Transcribe each of the following items verbatim, preserving every line as it appears.

■ EXTRACTED DATA

========================

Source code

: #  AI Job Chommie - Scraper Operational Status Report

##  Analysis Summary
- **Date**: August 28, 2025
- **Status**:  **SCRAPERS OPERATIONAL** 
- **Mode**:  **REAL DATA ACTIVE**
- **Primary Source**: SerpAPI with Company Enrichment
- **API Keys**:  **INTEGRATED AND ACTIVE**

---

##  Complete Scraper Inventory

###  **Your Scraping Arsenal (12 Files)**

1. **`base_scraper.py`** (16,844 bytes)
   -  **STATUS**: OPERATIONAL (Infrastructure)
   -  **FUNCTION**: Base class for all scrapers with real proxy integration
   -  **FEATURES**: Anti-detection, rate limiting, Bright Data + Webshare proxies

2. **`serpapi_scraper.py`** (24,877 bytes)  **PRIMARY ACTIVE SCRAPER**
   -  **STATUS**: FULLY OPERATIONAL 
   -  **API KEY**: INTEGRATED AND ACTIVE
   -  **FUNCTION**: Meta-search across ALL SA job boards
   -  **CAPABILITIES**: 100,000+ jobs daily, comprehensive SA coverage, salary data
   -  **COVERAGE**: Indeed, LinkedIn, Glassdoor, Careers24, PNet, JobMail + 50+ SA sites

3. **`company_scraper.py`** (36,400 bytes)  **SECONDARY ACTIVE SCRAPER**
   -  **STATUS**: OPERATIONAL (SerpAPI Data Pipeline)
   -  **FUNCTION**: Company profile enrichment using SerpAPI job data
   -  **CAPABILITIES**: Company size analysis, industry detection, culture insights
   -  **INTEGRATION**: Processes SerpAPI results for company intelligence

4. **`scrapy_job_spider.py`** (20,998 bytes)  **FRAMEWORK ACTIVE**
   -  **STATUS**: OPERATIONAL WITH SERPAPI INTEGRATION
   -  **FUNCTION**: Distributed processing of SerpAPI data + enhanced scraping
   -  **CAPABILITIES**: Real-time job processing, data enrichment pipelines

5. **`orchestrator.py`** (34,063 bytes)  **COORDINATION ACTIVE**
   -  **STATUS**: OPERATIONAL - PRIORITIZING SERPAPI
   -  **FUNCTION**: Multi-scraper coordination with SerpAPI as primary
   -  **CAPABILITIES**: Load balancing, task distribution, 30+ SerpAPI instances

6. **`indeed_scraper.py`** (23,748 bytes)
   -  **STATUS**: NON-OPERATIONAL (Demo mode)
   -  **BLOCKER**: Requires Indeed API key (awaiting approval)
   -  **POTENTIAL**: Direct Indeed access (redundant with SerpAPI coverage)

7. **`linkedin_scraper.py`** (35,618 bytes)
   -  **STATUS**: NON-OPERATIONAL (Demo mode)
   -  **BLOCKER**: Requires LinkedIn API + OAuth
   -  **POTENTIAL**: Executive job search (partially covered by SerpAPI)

========================

■ SOLUTION TO THIS EXERCISE
Source code

: #  AI Job Chommie - Scraper Operational Status Report

##  Analysis Summary
- **Date**: August 28, 2025
- **Status**:  **SCRAPERS OPERATIONAL** 
- **Mode**:  **REAL DATA ACTIVE**
- **Primary Source**: SerpAPI with Company Enrichment
- **API Keys**:  **INTEGRATED AND ACTIVE**

---

##  Complete Scraper Inventory

###  **Your Scraping Arsenal (12 Files)**

1. **`base_scraper.py`** (16,844 bytes)
   -  **STATUS**: OPERATIONAL (Infrastructure)
   -  **FUNCTION**: Base class for all scrapers with real proxy integration
   -  **FEATURES**: Anti-detection, rate limiting, Bright Data + Webshare proxies

2. **`serpapi_scraper.py`** (24,877 bytes)  **PRIMARY ACTIVE SCRAPER**
   -  **STATUS**: FULLY OPERATIONAL 
   -  **API KEY**: INTEGRATED AND ACTIVE
   -  **FUNCTION**: Meta-search across ALL SA job boards
   -  **CAPABILITIES**: 100,000+ jobs daily, comprehensive SA coverage, salary data
   -  **COVERAGE**: Indeed, LinkedIn, Glassdoor, Careers24, PNet, JobMail + 50+ SA sites

3. **`company_scraper.py`** (36,400 bytes)  **SECONDARY ACTIVE SCRAPER**
   -  **STATUS**: OPERATIONAL (SerpAPI Data Pipeline)
   -  **FUNCTION**: Company profile enrichment using SerpAPI job data
   -  **CAPABILITIES**: Company size analysis, industry detection, culture insights
   -  **INTEGRATION**: Processes SerpAPI results for company intelligence

4. **`scrapy_job_spider.py`** (20,998 bytes)  **FRAMEWORK ACTIVE**
   -  **STATUS**: OPERATIONAL WITH SERPAPI INTEGRATION
   -  **FUNCTION**: Distributed processing of SerpAPI data + enhanced scraping
   -  **CAPABILITIES**: Real-time job processing, data enrichment pipelines

5. **`orchestrator.py`** (34,063 bytes)  **COORDINATION ACTIVE**
   -  **STATUS**: OPERATIONAL - PRIORITIZING SERPAPI
   -  **FUNCTION**: Multi-scraper coordination with SerpAPI as primary
   -  **CAPABILITIES**: Load balancing, task distribution, 30+ SerpAPI instances

6. **`indeed_scraper.py`** (23,748 bytes)
   -  **STATUS**: NON-OPERATIONAL (Demo mode)
   -  **BLOCKER**: Requires Indeed API key (awaiting approval)
   -  **POTENTIAL**: Direct Indeed access (redundant with SerpAPI coverage)

7. **`linkedin_scraper.py`** (35,618 bytes)
   -  **STATUS**: NON-OPERATIONAL (Demo mode)
   -  **BLOCKER**: Requires LinkedIn API + OAuth
   -  **POTENTIAL**: Executive job search (partially covered by SerpAPI)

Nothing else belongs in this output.